Extracted records:
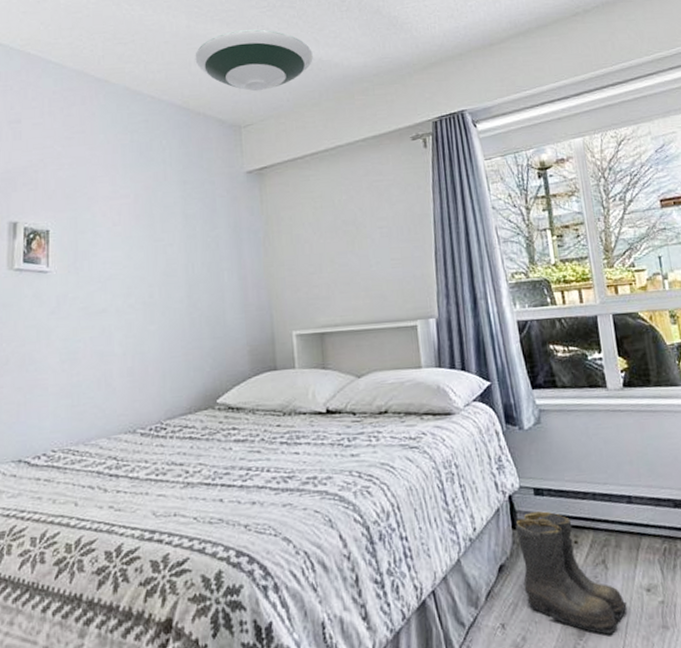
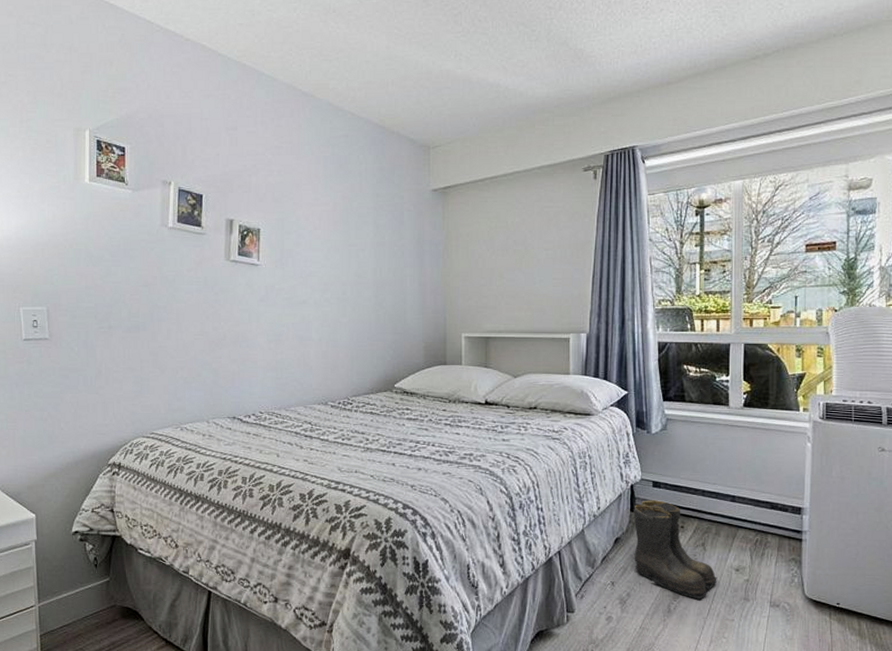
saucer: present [195,29,313,92] -> none [392,54,500,115]

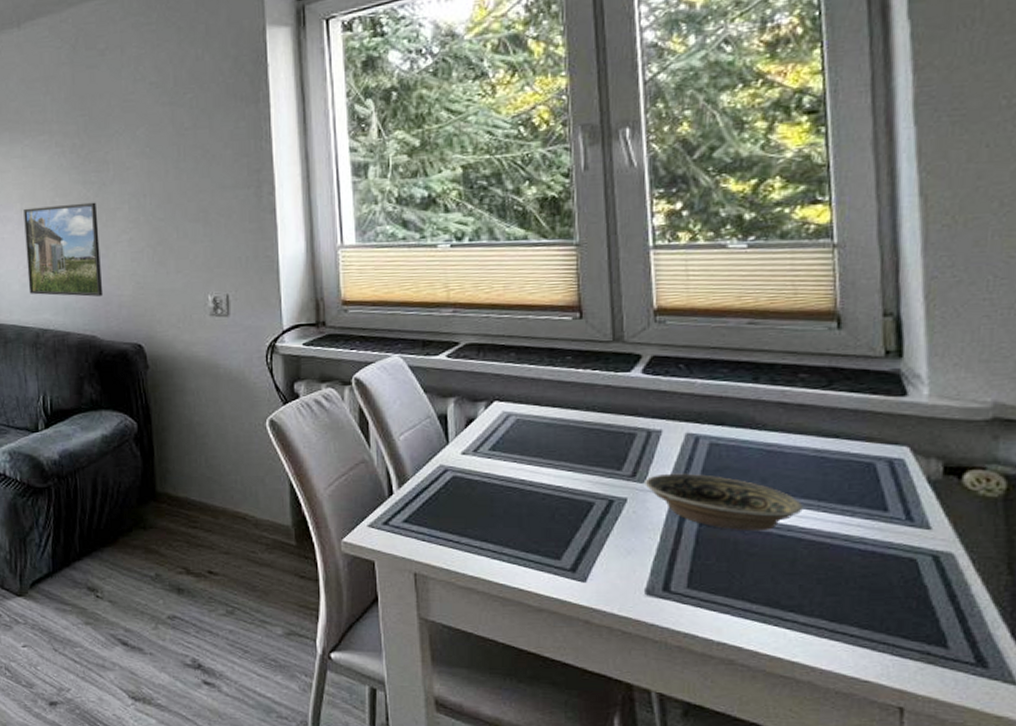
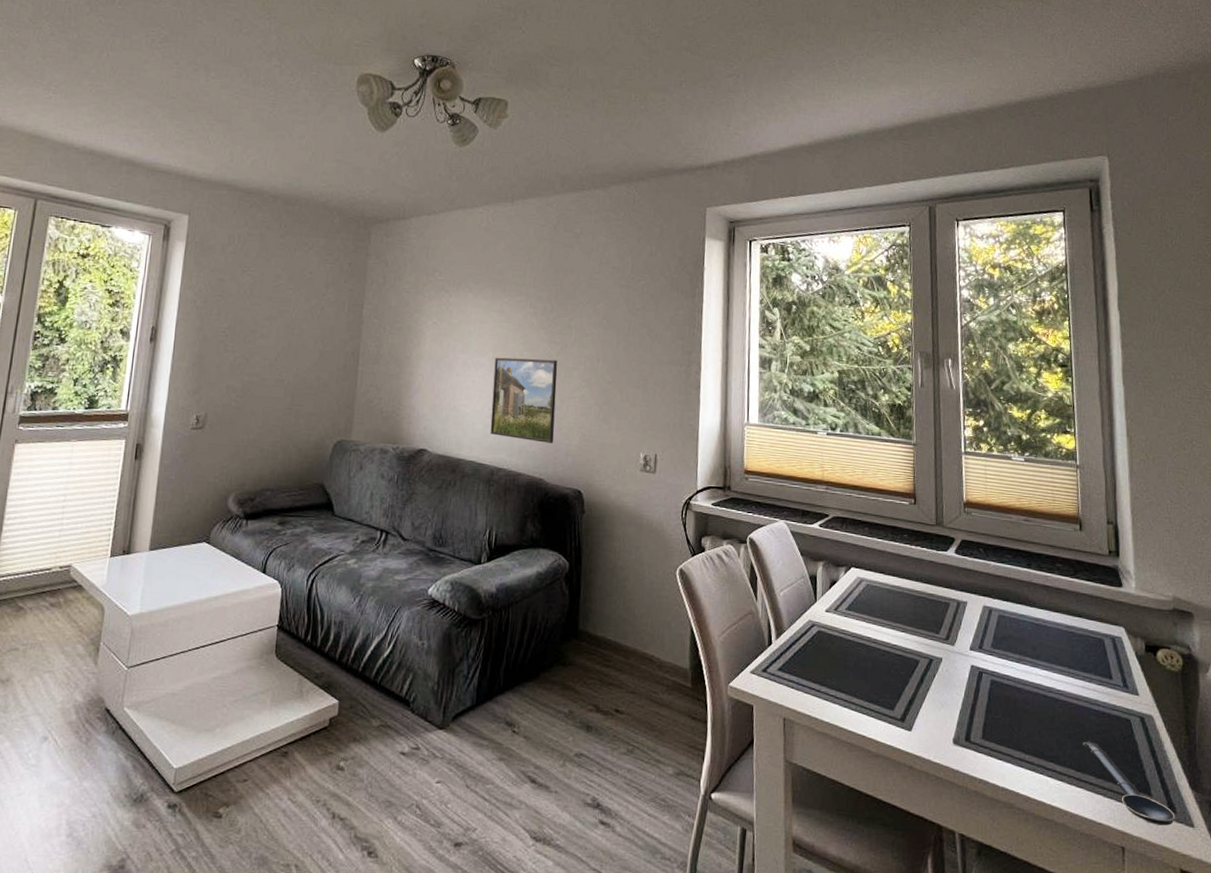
bowl: present [645,473,803,531] -> none [954,638,1059,692]
spoon: none [840,586,988,683] -> present [1083,741,1176,826]

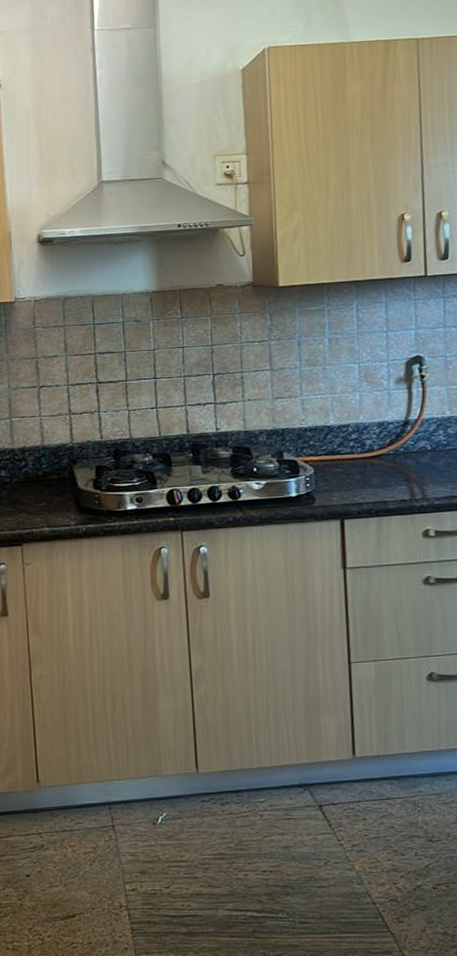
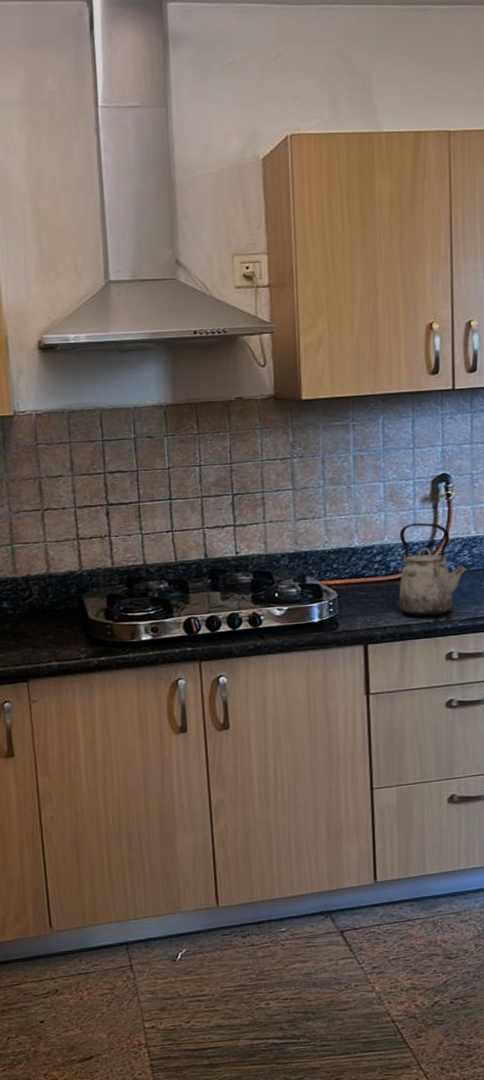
kettle: none [374,402,445,495] -> present [398,522,469,617]

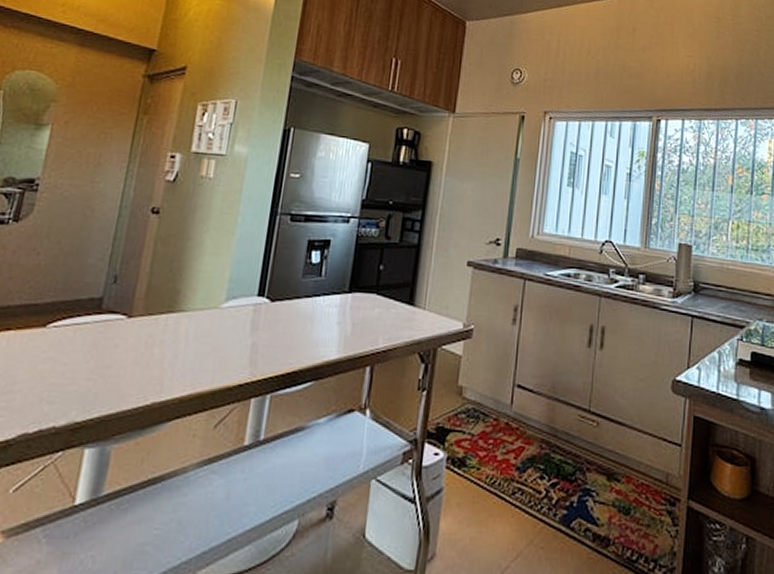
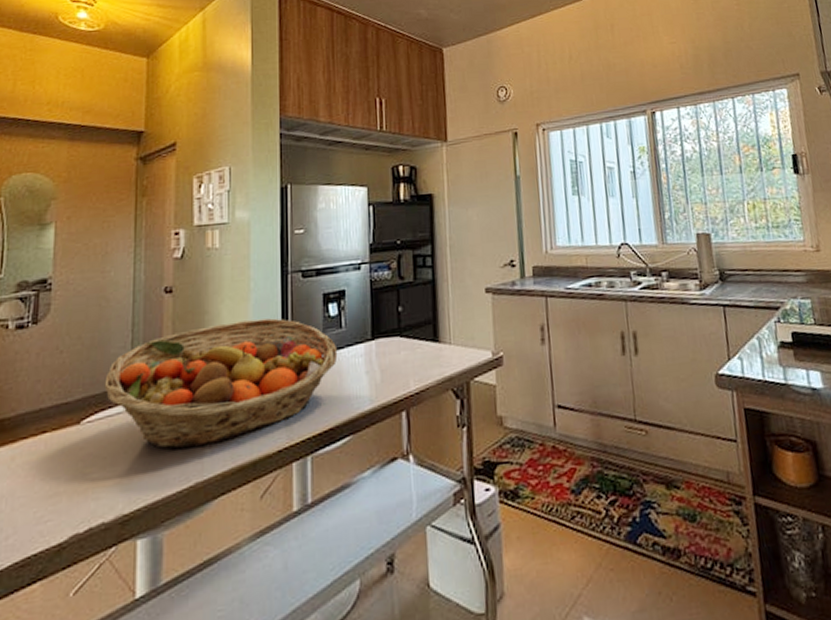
fruit basket: none [75,252,314,369] -> present [104,318,338,450]

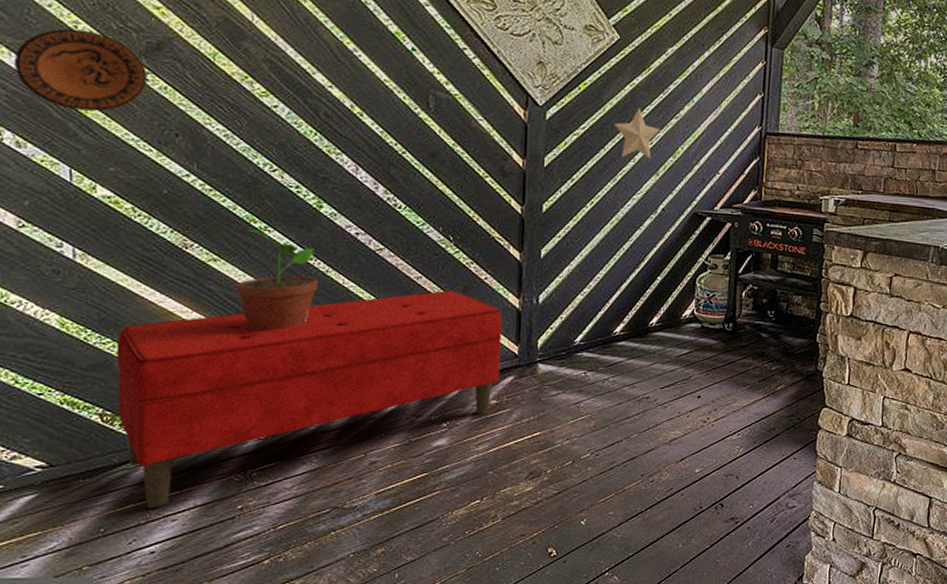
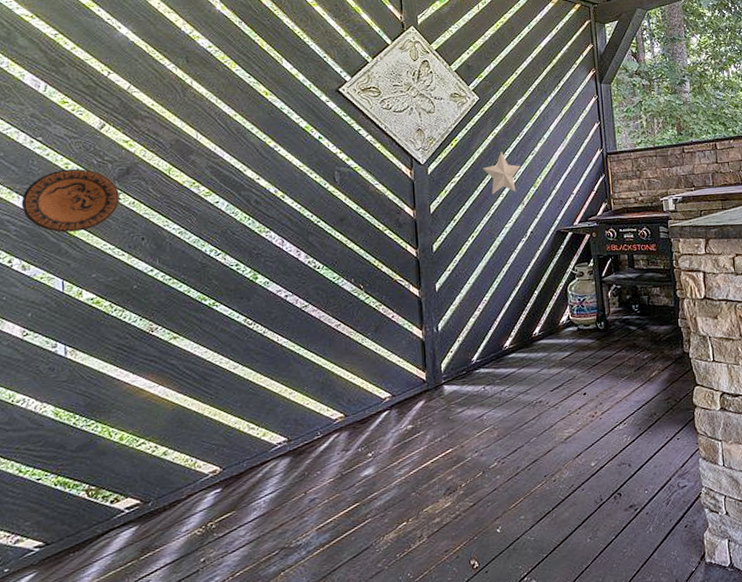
bench: present [116,289,503,508] -> none [99,331,413,572]
potted plant: present [236,229,318,330] -> none [193,306,257,394]

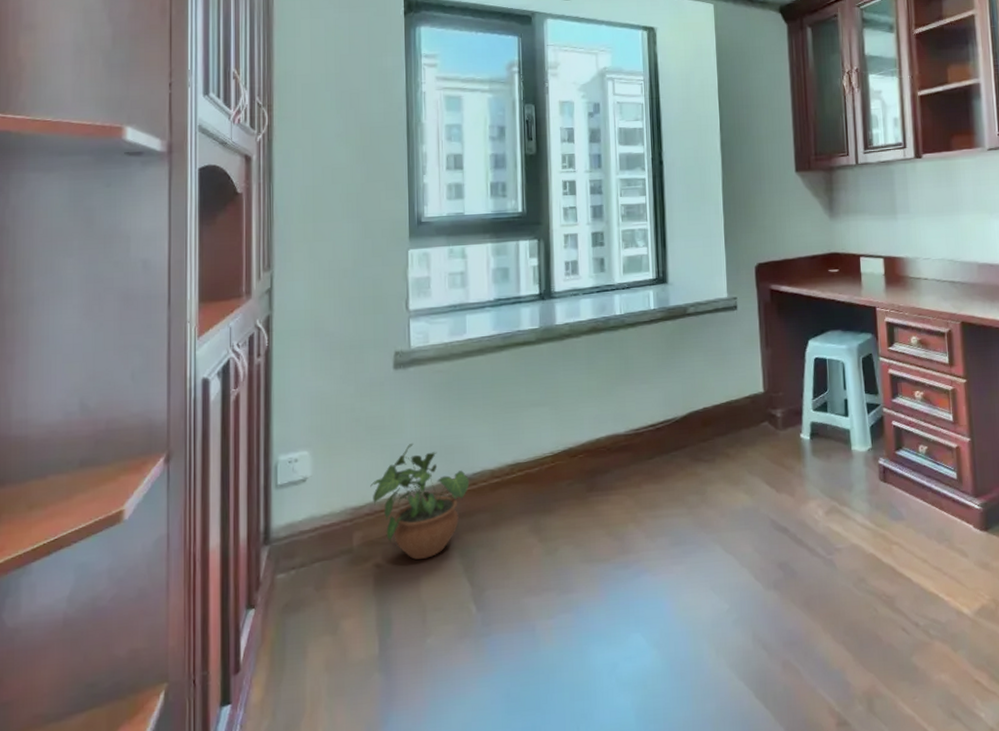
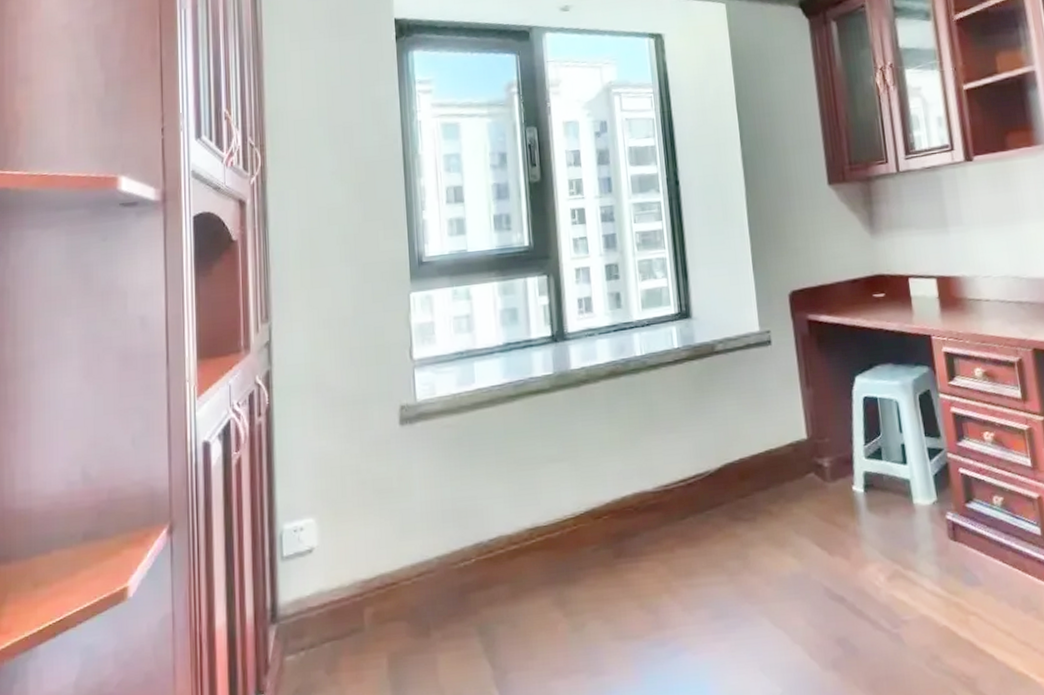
potted plant: present [370,443,470,560] -> none [380,506,486,638]

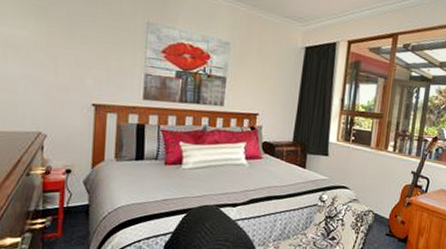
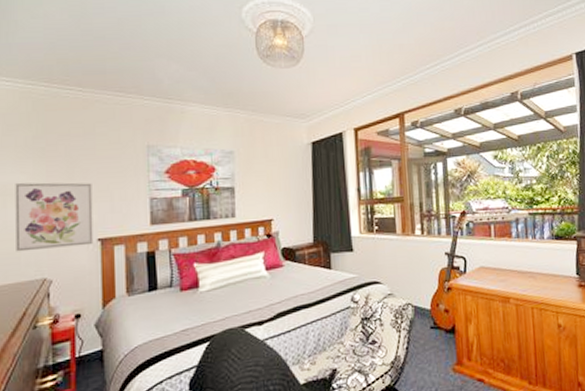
wall art: none [14,36,91,109] -> present [15,182,94,252]

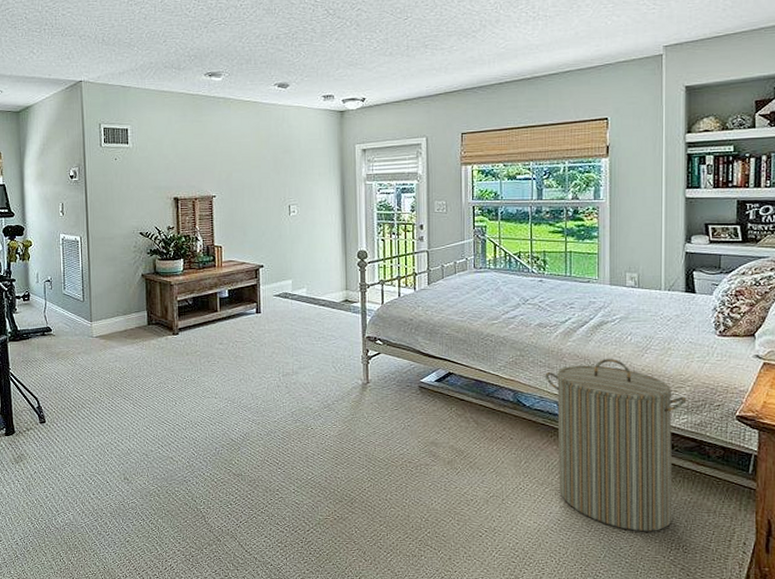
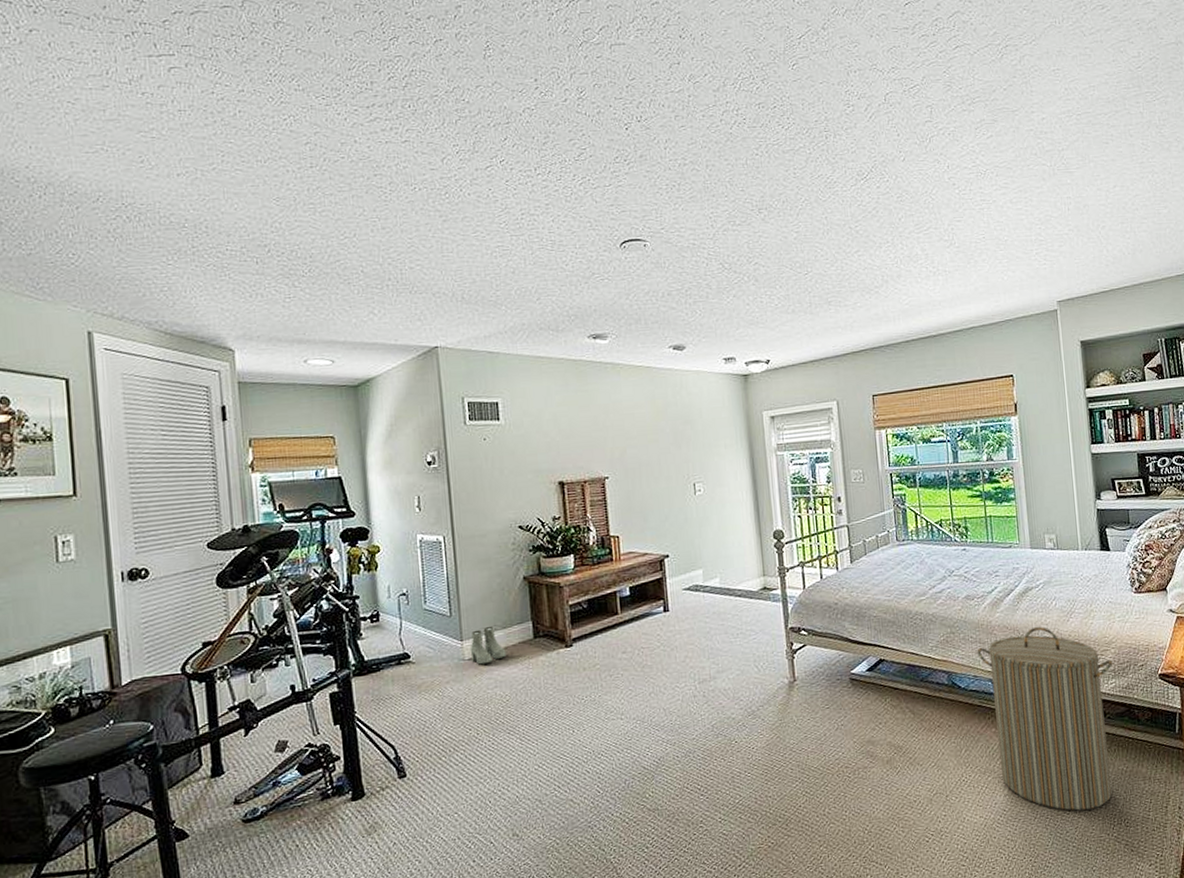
boots: none [97,313,126,342] -> present [470,627,507,665]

## WHAT YOU NEED TO DO
Exactly how many lines of the data include the word "potted"? Reply with that number only.

## EXERCISE ANSWER
2